## SOURCE EXTRACT

+ + + + + + +

Midwife Leader, India

Iveren Sylvia Tersoo

Healthcare Worker, Nigeria​

Arshi Ahad

Researcher, India​

Niwamanya Ritah

Midwife Leader, Uganda​

Umar Lawal

Healthcare Management Professional, Nigeria​

Detailed Profiles

Growing up in Haldwani, UP, India, Neelam’s aim in pursuing Nursing was to get a professional degree that ensured employment. What Neelam didn’t foresee then; was just how passionate she would grow to learn, grow and thrive within the field of Nursing. You’d think that as a part of the faculty at the College of Nursing at Graphic Era Hill University (Bhimtal Campus), while working to better her skills and leadership, and working to pursue higher education along with keeping in touch with her clinical work (often voluntarily accompanying students at clinical work), Neelam would barely have the time to catch her breath. And yet as a myTRC participant, there is never a missed deadline or a delayed submission only reflecting her deep commitment and impeccable discipline. All while managing to balance her work with downtime – travelling to various spiritual sites around the country and reading non-fiction. And yet, you can hear a tinge of regret in her voice when she says she isn’t able to find the time to pursue Taekwondo, despite being a National Gold Medalist in the sport.

Neelam’s drive to care for fellow HCWs is an empathetic and inspired journey birthed in the pains of the pandemic. Assigned in a COVID ICU, fresh out of college, Neelam would walk into her shift and see an empty bed in the place of someone she cared for and smiled at and laughed with just the previous evening. It was a stark reminder of the fragility of human life and the effect it had on the mental and emotional health of her and her fellow HCWs was not lost on her. She recollects with gratitude and fondness, her team leader at the time that took the time to talk through these experiences with the young nurses and provide an opportunity to vent and share their pain. This cathartic experience, which she noticed was rare for fellow- HCWs inspired her to work to create safe space for conversation and dialogue on Mental Health in her current spaces of influence as a nursing tutor.

+ + + + + + +

Collected data:
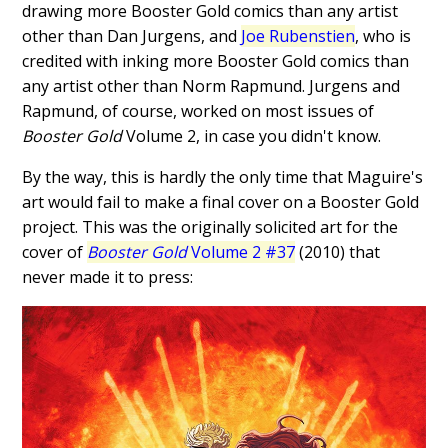
drawing more Booster Gold comics than any artist
other than Dan Jurgens, and
Joe Rubenstien
, who is
credited with inking more Booster Gold comics than
any artist other than Norm Rapmund. Jurgens and
Rapmund, of course, worked on most issues of
Booster Gold
Volume 2, in case you didn't know.
By the way, this is hardly the only time that Maguire's
art would fail to make a final cover on a Booster Gold
project. This was the originally solicited art for the
cover of
Booster Gold
Volume 2 #37
(2010) that
never made it to press: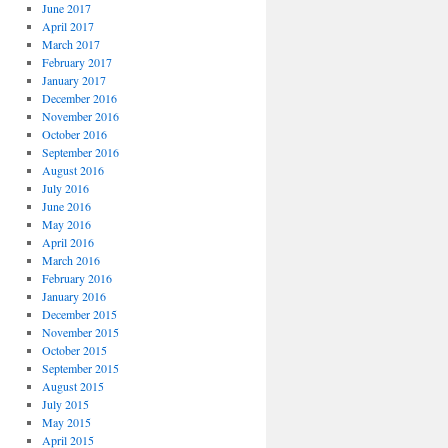
June 2017
April 2017
March 2017
February 2017
January 2017
December 2016
November 2016
October 2016
September 2016
August 2016
July 2016
June 2016
May 2016
April 2016
March 2016
February 2016
January 2016
December 2015
November 2015
October 2015
September 2015
August 2015
July 2015
May 2015
April 2015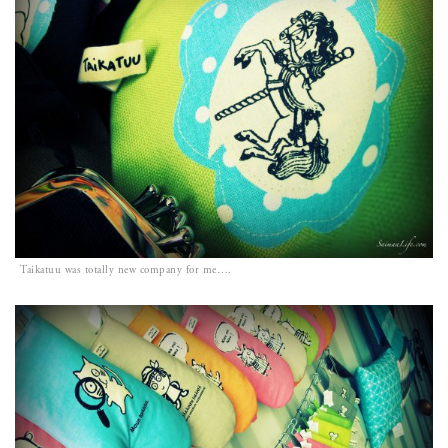
Taikatuu was totally new company for me….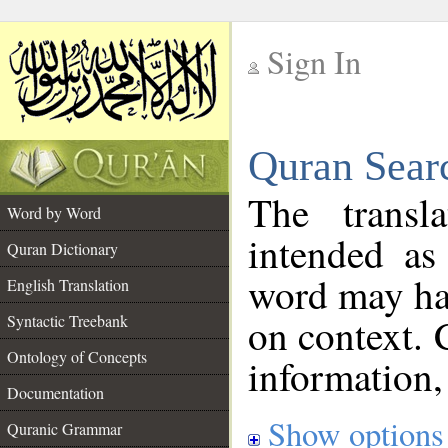
Sign In
__
Quran Sear
__
The transl
Word by Word
intended as
Quran Dictionary
word may h
English Translation
on context. 
Syntactic Treebank
Ontology of Concepts
information,
Documentation
Show options
Quranic Grammar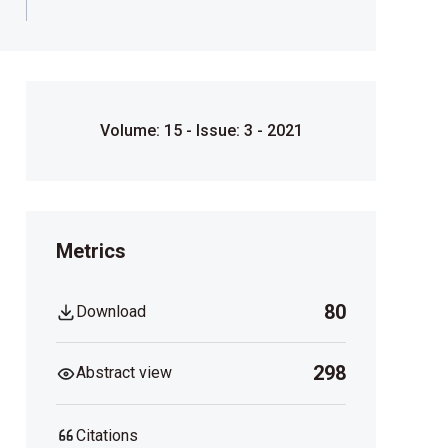
Volume: 15 - Issue: 3 - 2021
Metrics
80
Download
298
Abstract view
Citations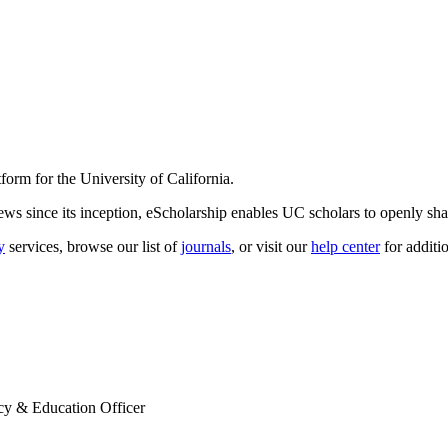
form for the University of California.
s since its inception, eScholarship enables UC scholars to openly shar
y
services, browse our list of
journals
, or visit our
help center
for additi
cy & Education Officer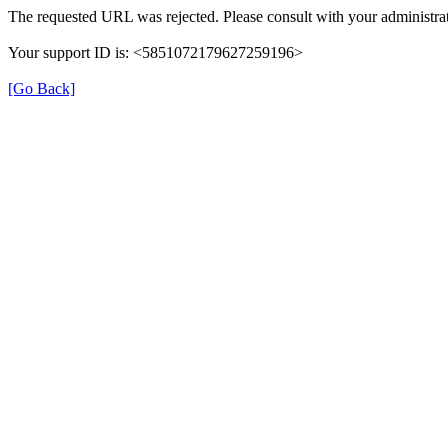
The requested URL was rejected. Please consult with your administrat
Your support ID is: <5851072179627259196>
[Go Back]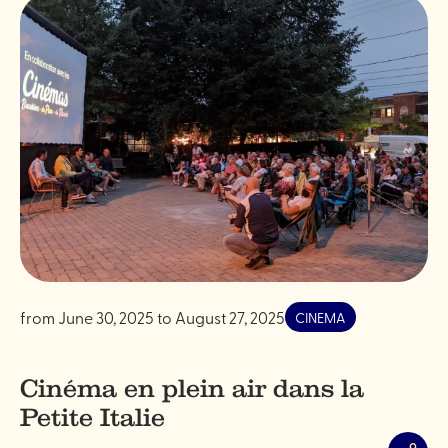
from
June 30, 2025
to
August 27, 2025
CINEMA
Cinéma en plein air dans la
Petite Italie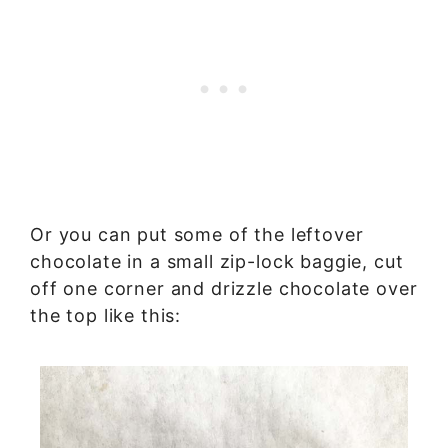
Or you can put some of the leftover
chocolate in a small zip-lock baggie, cut
off one corner and drizzle chocolate over
the top like this: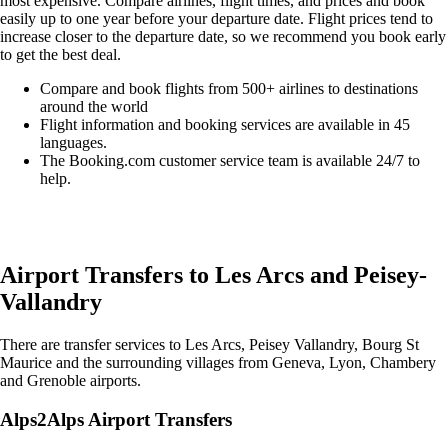
most expensive. Compare airlines, flight times, and prices and book
easily up to one year before your departure date. Flight prices tend to
increase closer to the departure date, so we recommend you book early
to get the best deal.
Compare and book flights from 500+ airlines to destinations
around the world
Flight information and booking services are available in 45
languages.
The Booking.com customer service team is available 24/7 to
help.
Easily compare & book flights on Booking.com
Airport Transfers to Les Arcs and Peisey-
Vallandry
There are transfer services to Les Arcs, Peisey Vallandry, Bourg St
Maurice and the surrounding villages from Geneva, Lyon, Chambery
and Grenoble airports.
Alps2Alps Airport Transfers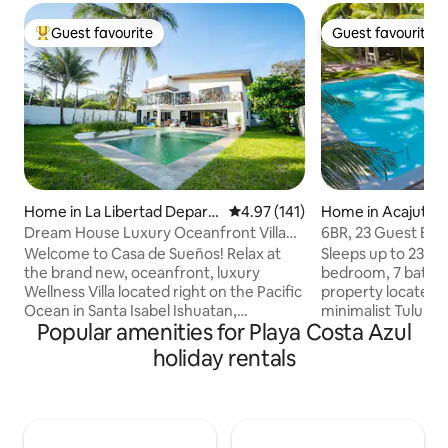
Guest favourite
Guest favourite
Top guest favourite
Guest favourite
Home in La Libertad Depart
4.97 out of 5 average rating, 14
4.97 (141)
Home in Acajutla
ment
Dream House Luxury Oceanfront Villa
6BR, 23 Guest Bea
w/Breakfast
Costa Azul
Welcome to Casa de Sueños! Relax at
Sleeps up to 23 p
the brand new, oceanfront, luxury
bedroom, 7 bathr
Wellness Villa located right on the Pacific
property located i
Ocean in Santa Isabel Ishuatan,
minimalist Tulum-i
Popular amenities for Playa Costa Azul
Sonsonate, El Salvador. This high-end
elevated but unpr
oceanfront property features 4
Instaworthy aesthe
holiday rentals
spacious bedroom suites overseeing
massive pool, gor
endless ocean views, pool and tropics.
comfortable mattr
Take daily sunrise and sunset walks on
outdoor kitchen. P
the beach. Enjoy complimentary
Perfect for familie
breakfast buffet and fresh fruit straight
remote working, 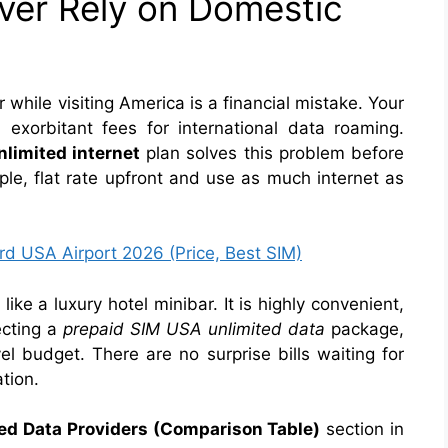
er Rely on Domestic
while visiting America is a financial mistake. Your
u exorbitant fees for international data roaming.
nlimited internet
plan solves this problem before
ple, flat rate upfront and use as much internet as
rd USA Airport 2026 (Price, Best SIM)
ike a luxury hotel minibar. It is highly convenient,
ecting a
prepaid SIM USA unlimited data
package,
el budget. There are no surprise bills waiting for
tion.
ed Data Providers (Comparison Table)
section in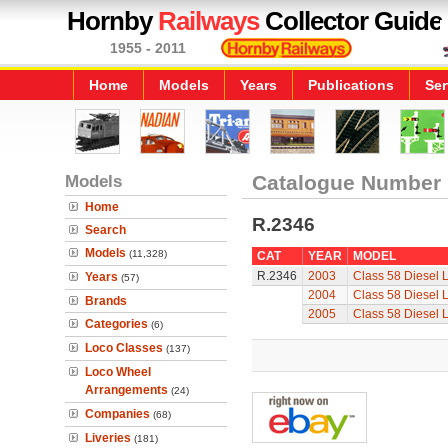
Hornby
Railways
Collector Guide
1955 - 2011
Home
Models
Years
Publications
Ser
Models
Catalogue Number
Home
R.2346
Search
Models
(11,328)
CAT
YEAR
MODEL
R.2346
2003
Class 58 Diesel 
Years
(57)
2004
Class 58 Diesel 
Brands
2005
Class 58 Diesel 
Categories
(6)
Loco Classes
(137)
Loco Wheel
Arrangements
(24)
Companies
(68)
Liveries
(181)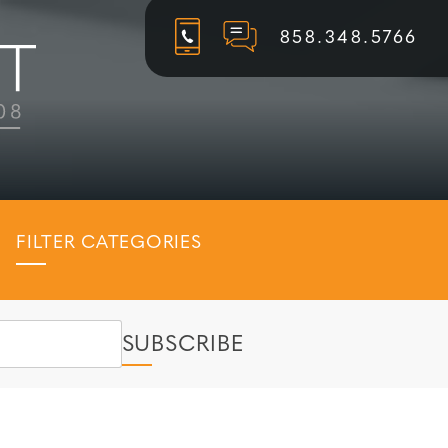
858.348.5766
FILTER CATEGORIES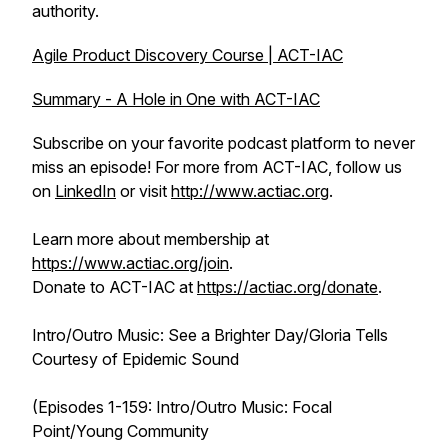
authority.
Agile Product Discovery Course | ACT-IAC
Summary - A Hole in One with ACT-IAC
Subscribe on your favorite podcast platform to never
miss an episode! For more from ACT-IAC, follow us
on
LinkedIn
or visit
http://www.actiac.org
.
Learn more about membership at
https://www.actiac.org/join
.
Donate to ACT-IAC at
https://actiac.org/donate
.
Intro/Outro Music: See a Brighter Day/Gloria Tells
Courtesy of Epidemic Sound
(Episodes 1-159: Intro/Outro Music: Focal
Point/Young Community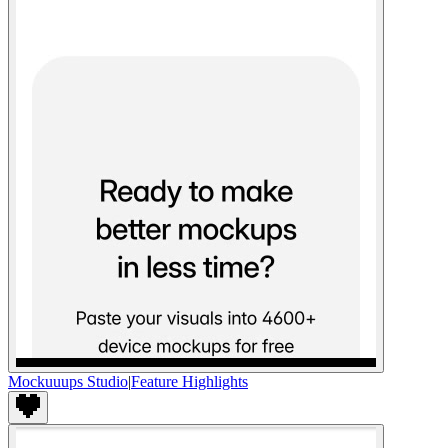
Mockuuups Studio
|
Feature Highlights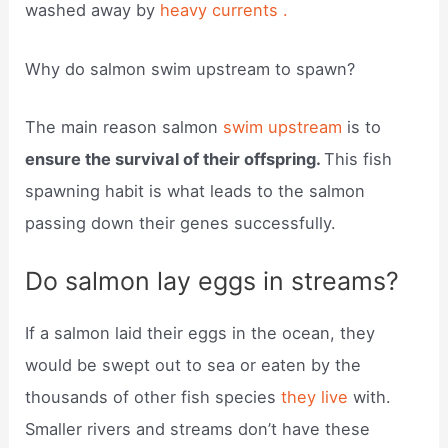
washed away by
heavy currents .
Why do salmon swim upstream to spawn?
The main reason salmon
swim upstream
is to
ensure the survival of their offspring.
This fish
spawning habit is what leads to the salmon
passing down their genes successfully.
Do salmon lay eggs in streams?
If a salmon laid their eggs in the ocean, they
would be swept out to sea or eaten by the
thousands of other fish species
they live
with.
Smaller rivers and streams don’t have these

+ + + + + + +

According to the profiles text, in which sport is Neelam a National Gold Medalist?

## REPLY
Taekwondo